Just a guess but I'd say there is a little oil in the cylinder that is reducing the cylinder volume thus increasing compression. Remove the spark plug, spin the cylinder a few times to clear the oil, replace the plug and all should be fine. You ill probably need to replace the plug as the oil will most likely foul it. Just a guess.


----------



## micah68kj (Oct 8, 2011)

pfn said:


> Just a guess but I'd say there is a little oil in the cylinder that is reducing the cylinder volume thus increasing compression. Remove the spark plug, spin the cylinder a few times to clear the oil, replace the plug and all should be fine. You ill probably need to replace the plug as the oil will most likely foul it. Just a guess.


What he saidΔΔΔ


----------



## scipper77 (Dec 4, 2013)

I'll add to put a little Sea foam into the cylinder through the spark plug hole to dilute the oil. You could pour a cap full of gas but be careful not to start a fire if the fumes are exposed to a spark like from the spark plug wire. 

Just spinning the motor with the plug out will not get all of the oil out. Also once you get it to fire that oil in the cylinder is going to make carbon.

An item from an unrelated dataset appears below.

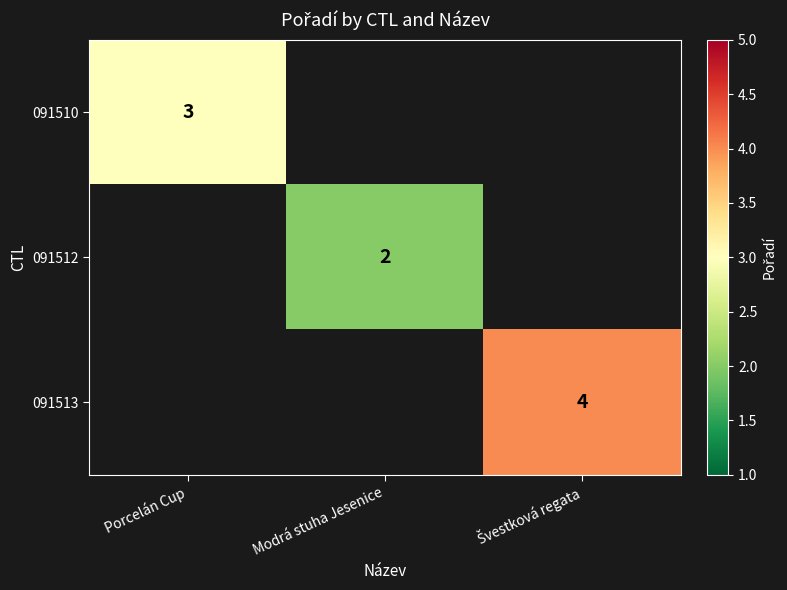

True or false: 091510 has a value of 1 at Porcelán Cup.

False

Best to dilute it with sea foam and then spin the motor with no plug in.


----------



## rminnehan (Nov 21, 2013)

I can get the thing to fire up and run so there is no problem with oil in the cylinder. I just talked to the lady who owns the snowblower and she isn;t sure of her son put oil in the gas tank or just overfilled the oil reservoir. Anyways the motor has overhead valves so I checked the push rods and they are not bent.I adjusted the valve lash. With the spark plug out the motor turns over fine by hand. When I put the plug in it still jams like it has been doing. Still it seems that it must be a compression problem. What is the chance the camshaft could be bent? Any ideas?


----------



## Motor City (Jan 6, 2014)

I just picked up a Craftsman Chipper, to flip and the guy put some diesel fuel in the gas. It needed the carb rebuilt. Needless to say,the combination of bad gas and the diesel, it stunk up the garage.


----------



## Big Ed (Feb 10, 2013)

Just a stab in the dark.
Do these have a flywheel key?
What engine is it?
A sheared flywheel key would do this?
This is most common on Briggs and Tecumseh engines.

The guy behind me had that problem on one his lawnmowers.


----------



## Ray 1962 10ML60 (Oct 14, 2011)

Not sure if this will help, but this was exactly a prob that my friend was having with a lawnmower engine. He was describing it as a "bump" in the engine, would hit a spot in the recoil that you had to really pull hard to get past. He rebuilt the whole motor and said he still had the prob. Spark plug out, no bump, plug in and the bump was back. When I finally went to look at it, I realized he was trying to start it the whole time with the blade off. We put the blade on and wham, it was perfect. The resistance that the blade provided when pulling it was enough to take the "bump" out, maybe some physics inertia thing? Lol
So my point is are you trying to bench start it without it being hooked up to anything? Having the pulley/belts on may make some difference? Just a thought (sorry for being long winded)


----------



## Shryp (Jan 1, 2011)

My old greyhound engine did that the first time I dumped oil down the plug hole for summer. Was hard to pull with the plug in but easy with it out. I pulled it over quickly with the plug out to try and get as much oil out as I could, but it still was a bit hard to pull over. I just put it back together and started it and let it run for a while. It smoked a lot, but eventually the smoking stopped and the hard to pull went away.


----------



## scipper77 (Dec 4, 2013)

I think a partially sheared flywheel key or reduced cylinder volume due to oil/carbon buildup is a distinct possibility. Maybe a stuck valve. 

Is it possible that you have the wrong size spark plug? Could the carbon be on the head? Just throwing some things out there. 

Can you do a compression check on the motor. 

I had an outboard that did this but that was due to water being drawn into the cylinder from a bad gasket, you are not water cooled. I can tell you however that it doesn't take much of a reduction in volume to cause enough compression gain to lock up a motor.

I would definitely check compression just to confirm it's a volume, valve, or timing (flywheel key) issue. Actually a flywheel key will only affect the motor while it is running. It only changes the timing of the spark.


----------